> [Task requirements]
Copy out every line of the entries below that contains the string "left". Matches must have the same uppercase and lowercase letters.

(Input material Opens)

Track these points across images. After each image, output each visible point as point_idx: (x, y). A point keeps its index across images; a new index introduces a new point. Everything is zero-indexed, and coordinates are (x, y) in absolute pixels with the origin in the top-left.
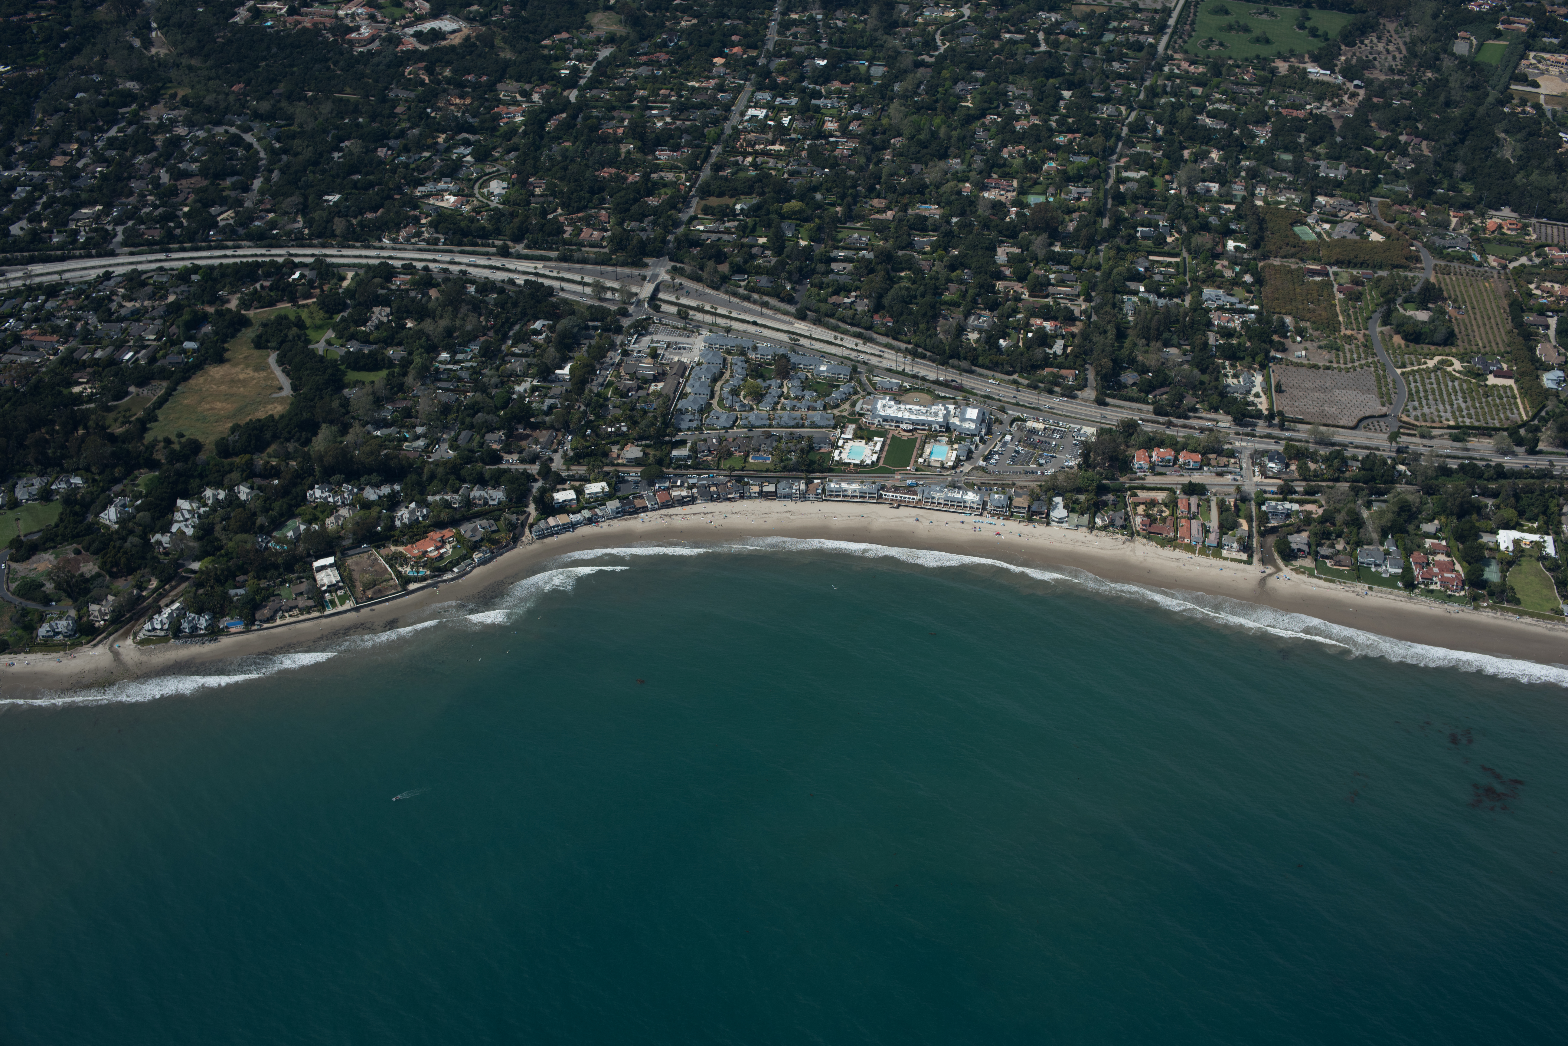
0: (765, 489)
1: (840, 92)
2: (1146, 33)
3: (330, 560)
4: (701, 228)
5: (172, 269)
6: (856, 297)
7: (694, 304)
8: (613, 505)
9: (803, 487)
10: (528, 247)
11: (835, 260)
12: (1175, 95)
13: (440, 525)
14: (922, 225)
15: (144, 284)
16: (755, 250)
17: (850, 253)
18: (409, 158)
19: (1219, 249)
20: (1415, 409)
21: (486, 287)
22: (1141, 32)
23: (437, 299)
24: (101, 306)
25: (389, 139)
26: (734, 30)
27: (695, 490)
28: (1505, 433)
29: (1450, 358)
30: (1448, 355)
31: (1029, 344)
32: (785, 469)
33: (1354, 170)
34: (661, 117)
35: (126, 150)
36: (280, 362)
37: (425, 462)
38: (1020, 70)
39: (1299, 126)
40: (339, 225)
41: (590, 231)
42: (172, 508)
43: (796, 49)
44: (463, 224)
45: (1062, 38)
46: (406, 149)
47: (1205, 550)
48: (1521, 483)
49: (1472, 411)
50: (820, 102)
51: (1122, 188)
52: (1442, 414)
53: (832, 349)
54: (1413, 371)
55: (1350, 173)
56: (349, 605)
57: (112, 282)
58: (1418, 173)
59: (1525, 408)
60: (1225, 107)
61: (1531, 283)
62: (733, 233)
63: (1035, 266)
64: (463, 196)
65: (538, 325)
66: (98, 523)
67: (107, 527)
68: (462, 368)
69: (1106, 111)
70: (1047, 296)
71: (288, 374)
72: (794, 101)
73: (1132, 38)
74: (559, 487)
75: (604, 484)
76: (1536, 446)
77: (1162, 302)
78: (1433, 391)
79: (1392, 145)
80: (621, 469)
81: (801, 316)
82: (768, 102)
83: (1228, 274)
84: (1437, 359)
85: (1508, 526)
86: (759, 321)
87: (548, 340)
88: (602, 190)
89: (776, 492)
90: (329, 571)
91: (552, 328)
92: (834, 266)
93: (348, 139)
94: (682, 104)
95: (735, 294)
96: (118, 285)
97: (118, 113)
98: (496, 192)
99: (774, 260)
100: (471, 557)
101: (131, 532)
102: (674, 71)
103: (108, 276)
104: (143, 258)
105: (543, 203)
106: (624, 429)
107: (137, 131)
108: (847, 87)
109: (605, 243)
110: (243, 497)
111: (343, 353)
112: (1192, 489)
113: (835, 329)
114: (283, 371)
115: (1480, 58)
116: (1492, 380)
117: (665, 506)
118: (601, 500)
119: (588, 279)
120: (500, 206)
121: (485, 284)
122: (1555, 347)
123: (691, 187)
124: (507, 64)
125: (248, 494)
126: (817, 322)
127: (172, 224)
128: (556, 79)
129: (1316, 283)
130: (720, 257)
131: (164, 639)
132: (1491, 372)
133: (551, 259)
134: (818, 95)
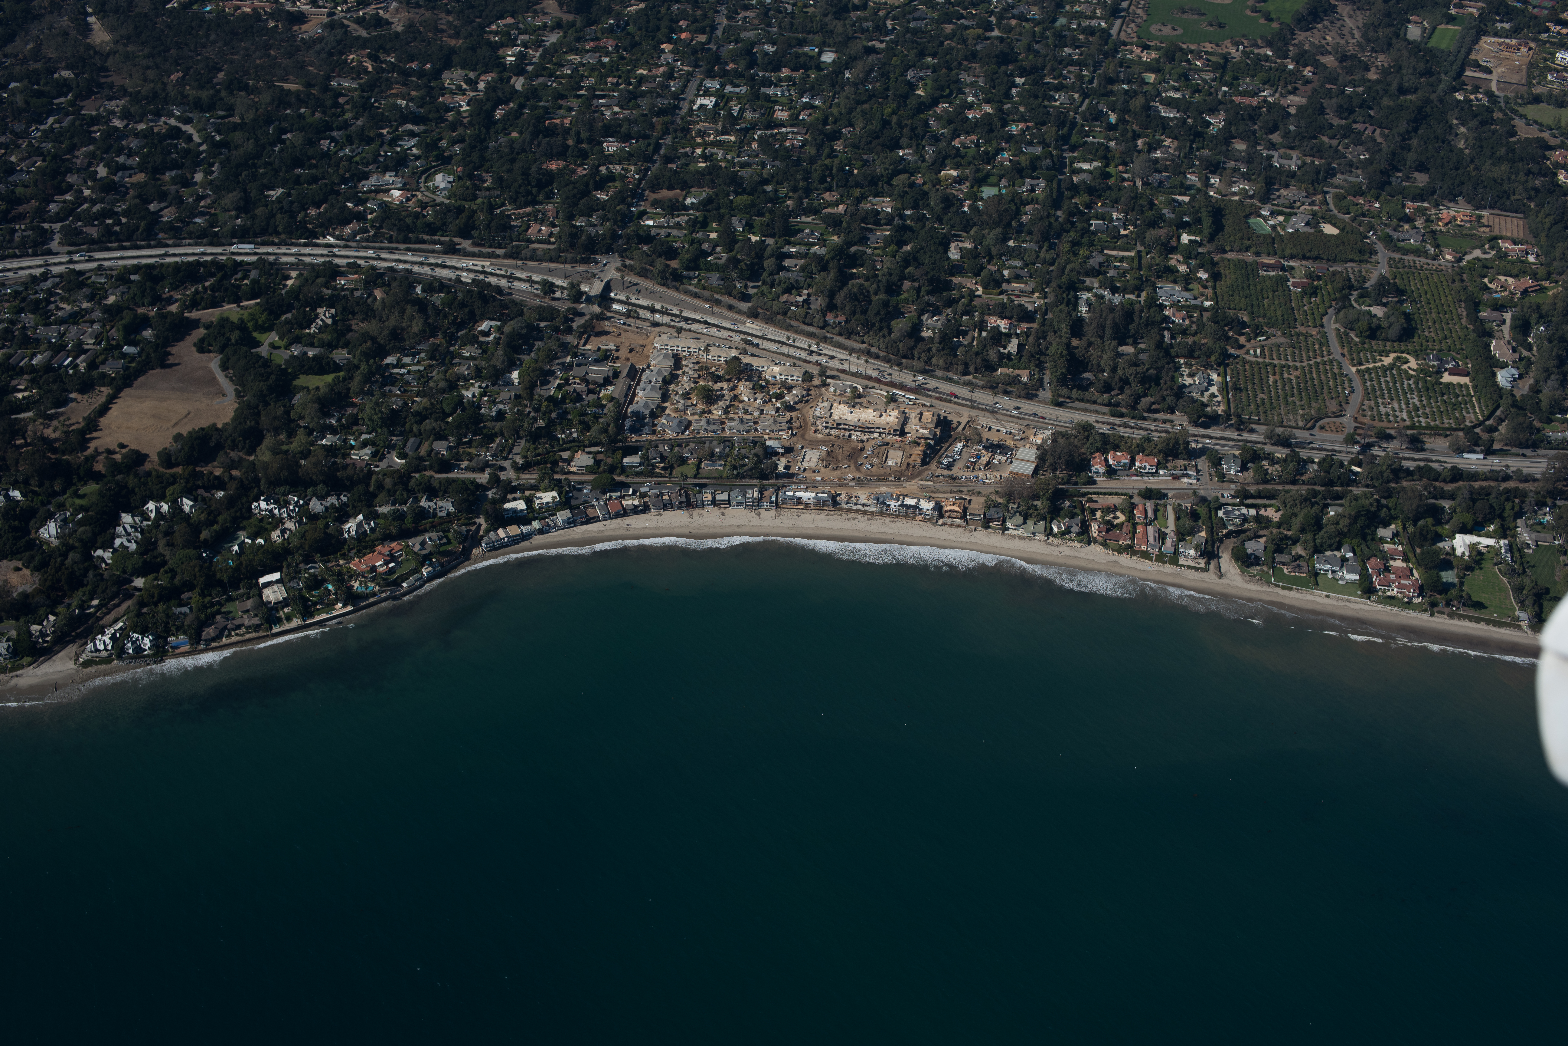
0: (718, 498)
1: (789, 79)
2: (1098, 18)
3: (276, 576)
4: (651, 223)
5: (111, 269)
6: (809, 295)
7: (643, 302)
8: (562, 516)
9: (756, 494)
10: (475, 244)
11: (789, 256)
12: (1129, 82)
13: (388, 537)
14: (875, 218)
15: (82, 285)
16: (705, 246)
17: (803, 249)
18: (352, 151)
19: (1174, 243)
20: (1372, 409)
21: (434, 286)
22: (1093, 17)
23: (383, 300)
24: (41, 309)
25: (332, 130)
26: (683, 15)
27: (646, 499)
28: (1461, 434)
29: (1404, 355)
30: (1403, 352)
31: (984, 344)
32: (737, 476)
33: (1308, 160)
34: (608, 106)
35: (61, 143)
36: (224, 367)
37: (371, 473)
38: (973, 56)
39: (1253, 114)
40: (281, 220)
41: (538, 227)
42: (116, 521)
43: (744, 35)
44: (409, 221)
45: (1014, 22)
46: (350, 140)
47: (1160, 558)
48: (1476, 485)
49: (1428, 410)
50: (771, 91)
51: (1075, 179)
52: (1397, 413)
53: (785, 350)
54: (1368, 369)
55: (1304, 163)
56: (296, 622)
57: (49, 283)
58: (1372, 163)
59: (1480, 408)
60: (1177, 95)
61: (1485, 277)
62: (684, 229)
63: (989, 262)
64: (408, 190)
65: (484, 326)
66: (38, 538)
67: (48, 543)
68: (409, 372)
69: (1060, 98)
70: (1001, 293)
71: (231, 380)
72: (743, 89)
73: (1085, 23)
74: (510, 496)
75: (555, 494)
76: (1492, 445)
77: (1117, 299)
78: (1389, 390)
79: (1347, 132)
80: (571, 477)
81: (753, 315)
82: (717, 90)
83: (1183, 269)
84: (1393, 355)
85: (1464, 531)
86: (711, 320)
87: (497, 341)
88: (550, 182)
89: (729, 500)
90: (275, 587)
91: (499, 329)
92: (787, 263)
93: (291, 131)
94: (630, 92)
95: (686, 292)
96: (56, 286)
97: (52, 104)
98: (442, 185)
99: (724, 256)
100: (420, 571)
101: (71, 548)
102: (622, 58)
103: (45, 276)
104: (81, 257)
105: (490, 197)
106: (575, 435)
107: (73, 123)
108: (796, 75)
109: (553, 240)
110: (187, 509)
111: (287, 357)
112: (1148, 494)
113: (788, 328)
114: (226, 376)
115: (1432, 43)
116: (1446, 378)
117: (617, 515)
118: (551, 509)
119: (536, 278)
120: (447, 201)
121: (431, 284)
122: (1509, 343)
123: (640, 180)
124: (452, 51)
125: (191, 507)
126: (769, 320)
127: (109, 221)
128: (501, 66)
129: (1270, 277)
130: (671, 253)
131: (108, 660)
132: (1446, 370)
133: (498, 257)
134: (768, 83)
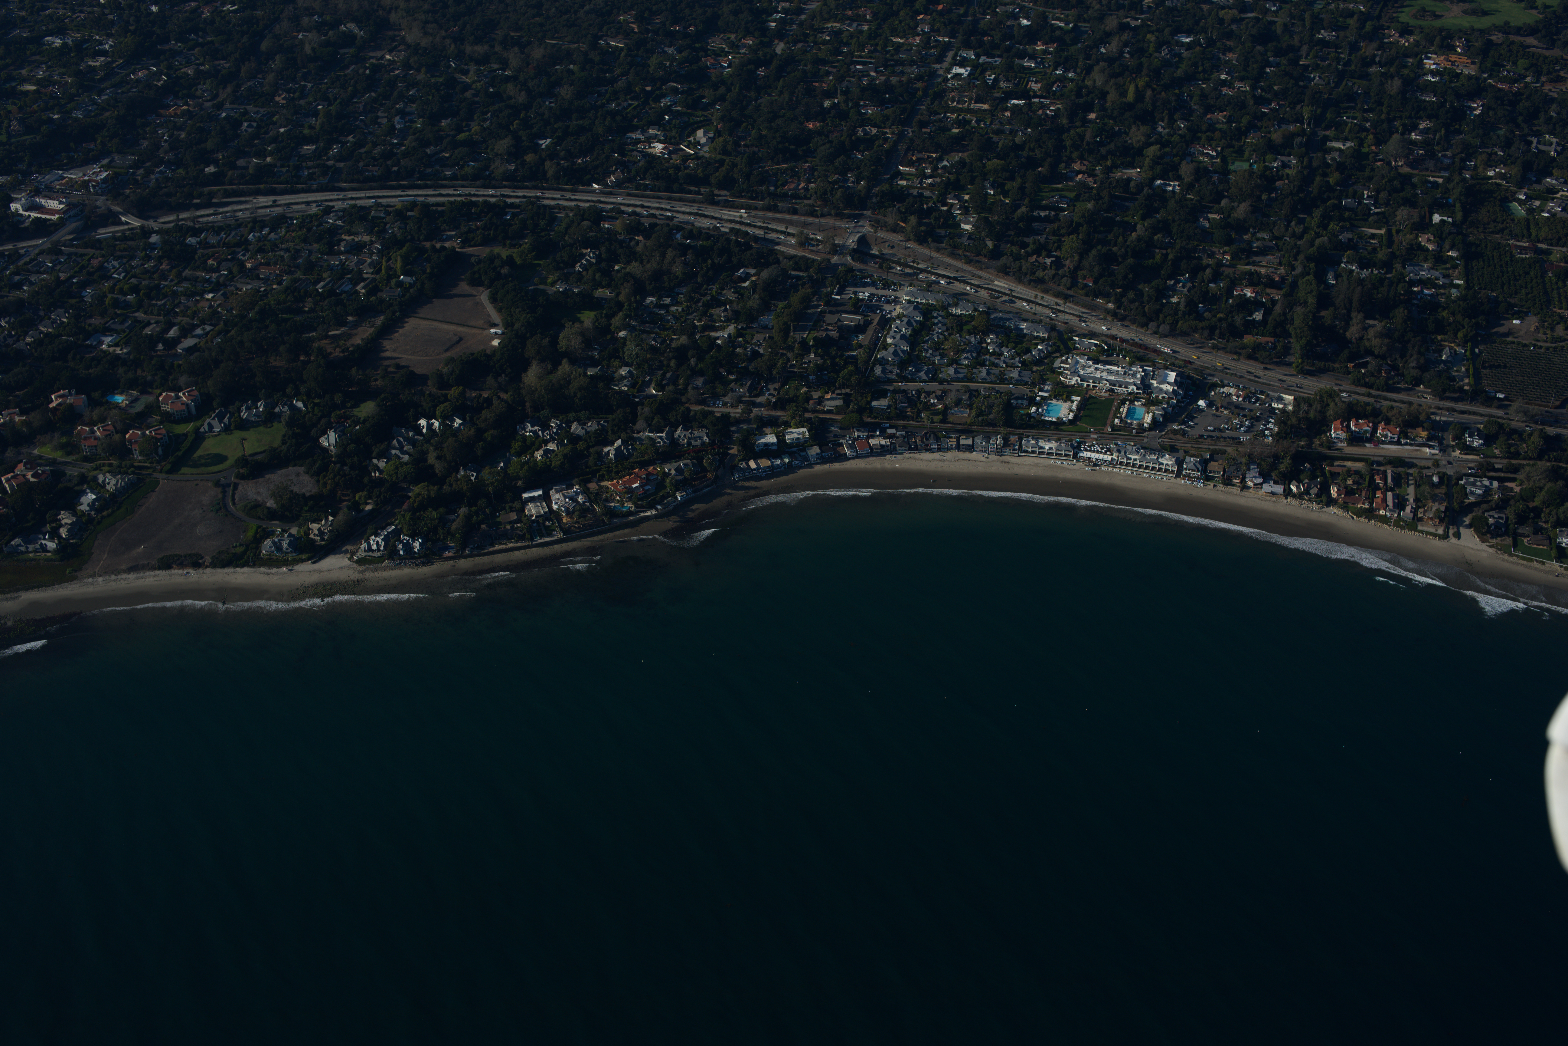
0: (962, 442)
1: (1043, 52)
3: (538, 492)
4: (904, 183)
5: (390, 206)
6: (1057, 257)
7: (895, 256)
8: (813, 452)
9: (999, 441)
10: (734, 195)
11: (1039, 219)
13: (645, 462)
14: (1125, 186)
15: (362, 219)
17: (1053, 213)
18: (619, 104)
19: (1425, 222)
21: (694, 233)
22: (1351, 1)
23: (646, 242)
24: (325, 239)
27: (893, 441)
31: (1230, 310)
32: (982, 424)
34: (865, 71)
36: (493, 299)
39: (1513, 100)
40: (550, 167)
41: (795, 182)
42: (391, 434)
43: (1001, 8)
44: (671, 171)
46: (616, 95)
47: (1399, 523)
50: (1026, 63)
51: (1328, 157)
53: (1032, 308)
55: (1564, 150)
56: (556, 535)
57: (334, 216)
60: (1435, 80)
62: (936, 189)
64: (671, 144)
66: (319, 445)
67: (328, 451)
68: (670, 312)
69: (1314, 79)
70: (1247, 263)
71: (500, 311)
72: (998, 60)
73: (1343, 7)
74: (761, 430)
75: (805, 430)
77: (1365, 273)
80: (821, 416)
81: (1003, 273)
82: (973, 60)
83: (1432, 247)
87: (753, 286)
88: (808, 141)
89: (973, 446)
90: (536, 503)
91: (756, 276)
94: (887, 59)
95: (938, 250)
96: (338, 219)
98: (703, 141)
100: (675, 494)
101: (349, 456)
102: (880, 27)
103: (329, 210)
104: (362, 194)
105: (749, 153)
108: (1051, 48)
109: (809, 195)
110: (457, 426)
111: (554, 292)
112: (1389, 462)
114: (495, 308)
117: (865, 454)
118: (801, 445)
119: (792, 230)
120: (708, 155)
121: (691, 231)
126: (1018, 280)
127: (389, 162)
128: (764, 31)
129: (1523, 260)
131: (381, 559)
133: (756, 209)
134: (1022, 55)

(Input material Closes)

> [Solved problem]
Track these points across images. After each image, output each visible point as point_idx: (x, y). A point keeps its index across images; a new index introduces a new point. Everything is zero-indexed, and coordinates are (x, y) in absolute pixels with the origin in the top-left.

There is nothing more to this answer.